CVE Vulnerabilities

CVE-2023-37479

Improper Initialization

Published: Jul 17, 2023 | Modified: Jul 28, 2023
CVSS 3.x
7.5
HIGH
Source:
NVD
CVSS:3.1/AV:N/AC:L/PR:N/UI:N/S:U/C:N/I:H/A:N
CVSS 2.x
RedHat/V2
RedHat/V3
Ubuntu

Open Enclave is a hardware-agnostic open source library for developing applications that utilize Hardware-based Trusted Execution Environments, also known as Enclaves. There are two issues that are mitigated in version 0.19.3. First, Open Enclave SDK does not properly sanitize the MXCSR register on enclave entry. This makes applications vulnerable to MXCSR Configuration Dependent Timing (MCDT) attacks, where incorrect MXCSR values can impact instruction retirement by at most one cycle, depending on the (secret) data operand value. Please find more details in the guidance from Intel in the references. Second, Open Enclave SDK does not sanitize x86s alignment check flag RFLAGS.AC on enclave entry. This opens up the possibility for a side-channel attacker to be notified for every unaligned memory access performed by the enclave. The issue has been addressed in version 0.19.3 and the current master branch. Users will need to recompile their applications against the patched libraries to be protected from this vulnerability.
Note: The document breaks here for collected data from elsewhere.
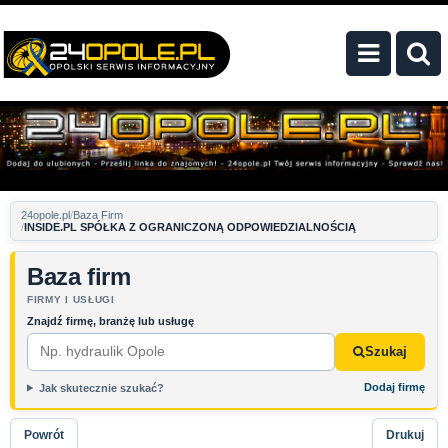
24opole.pl
Baza Firm
INSIDE.PL SPÓŁKA Z OGRANICZONĄ ODPOWIEDZIALNOŚCIĄ
Baza firm
FIRMY I USŁUGI
Znajdź firmę, branżę lub usługę
Szukaj
Dodaj firmę
Jak skutecznie szukać?
Powrót
Drukuj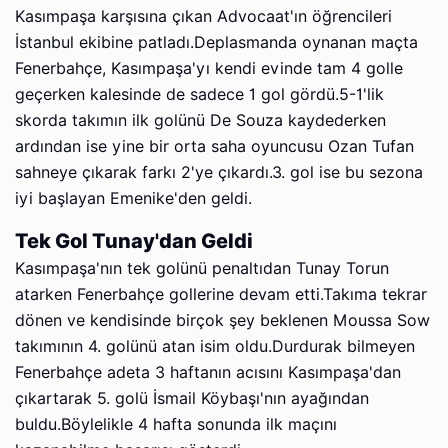
Kasımpaşa karşısına çıkan Advocaat'ın öğrencileri
İstanbul ekibine patladı.Deplasmanda oynanan maçta
Fenerbahçe, Kasımpaşa'yı kendi evinde tam 4 golle
geçerken kalesinde de sadece 1 gol gördü.5-1'lik
skorda takımın ilk golünü De Souza kaydederken
ardından ise yine bir orta saha oyuncusu Ozan Tufan
sahneye çıkarak farkı 2'ye çıkardı.3. gol ise bu sezona
iyi başlayan Emenike'den geldi.
Tek Gol Tunay'dan Geldi
Kasımpaşa'nın tek golünü penaltıdan Tunay Torun
atarken Fenerbahçe gollerine devam etti.Takıma tekrar
dönen ve kendisinde birçok şey beklenen Moussa Sow
takımının 4. golünü atan isim oldu.Durdurak bilmeyen
Fenerbahçe adeta 3 haftanın acısını Kasımpaşa'dan
çıkartarak 5. golü İsmail Köybaşı'nın ayağından
buldu.Böylelikle 4 hafta sonunda ilk maçını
There are no known workarounds for this vulnerability.

Weakness

The product does not initialize or incorrectly initializes a resource, which might leave the resource in an unexpected state when it is accessed or used.

Affected Software

Name Vendor Start Version End Version
Openenclave Openenclave * 0.19.3 (excluding)

Potential Mitigations

  • Use a language that does not allow this weakness to occur or provides constructs that make this weakness easier to avoid.
  • For example, in Java, if the programmer does not explicitly initialize a variable, then the code could produce a compile-time error (if the variable is local) or automatically initialize the variable to the default value for the variable’s type. In Perl, if explicit initialization is not performed, then a default value of undef is assigned, which is interpreted as 0, false, or an equivalent value depending on the context in which the variable is accessed.